Mac resumed his course. Eventually, the Castle grew darker, the torches farther apart, the slope in the floor descending. At the same time, across the floor of the cavern to his right, he saw a honeycomb of caves emerge from the black rock. Scatters of torches appeared here and there, showing signs of habitation.
Mac slowed to a walk. The air was warmer here, drying the light sweat on his body. There were no corridors to his left now, and the path he was on narrowed to a mere walkway, an iron rail guarding against the sheer drop into the cavern. The pit was still deep, but he could see the cavern.
Mac allowed himself a wolfish grin. He’d found their headquarters, or at least their clubhouse. The large area directly below was scattered with tables and benches where guards lounged, read, diced, or talked. Rooms opened onto the area, guards coming and going. One in the far corner looked larger and had more traffic, as if it served an official purpose.
Mac finished scanning the scene below, and began examining the rocky expanse higher up. Above the rooms, caves dotted the raw stone face of the wall. Some had bars or gates. Were those cages? Storerooms? From where he was, it was impossible to tell, but either explanation would make sense. Now that he looked closely, networks of open stairways were chipped into the rock, zigzagging up from the floor.

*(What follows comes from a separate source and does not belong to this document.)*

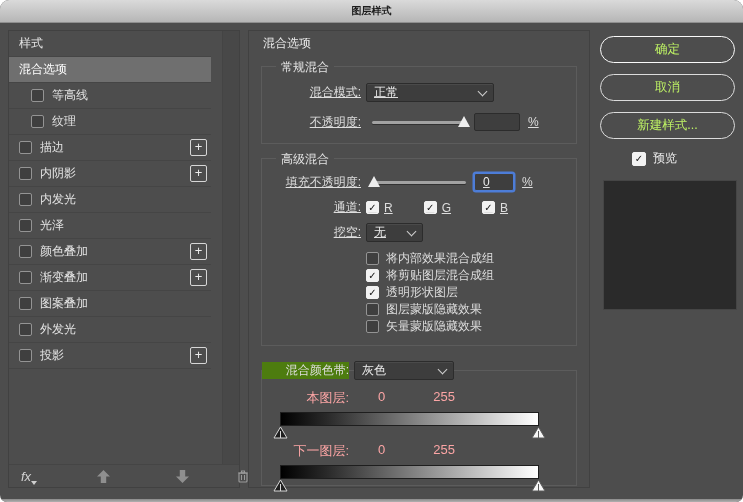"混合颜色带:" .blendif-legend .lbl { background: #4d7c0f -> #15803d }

And that was as much as he was going to find out from his present vantage point. He had to get closer.
Mac picked an empty-looking cave that overlooked the busy room below. He took a deep breath and melted to dust, flowing through the shadows and down, down to land in the heart of the enemy’s home.
What have I done? Constance wondered.
It was a simple question. There should have been an easy answer, but like the lady in the song, her demon lover had carried her away with fine promises. The difference was, Mac used a bed rather than a ship.
When they reached the shore again On the far side of the sea, Then she spied his cloven hoof And wept most plaintively. “What is that mountain yon,” she cried, “With fire and ice and snow?”
“It is the peaks of hell,” he cried, “Where you and I must go.”
Mac, however, didn’t seem the seafaring type, and he definitely didn’t have cloven hooves. They were already in hell. The only question that remained was whether he was a trickster.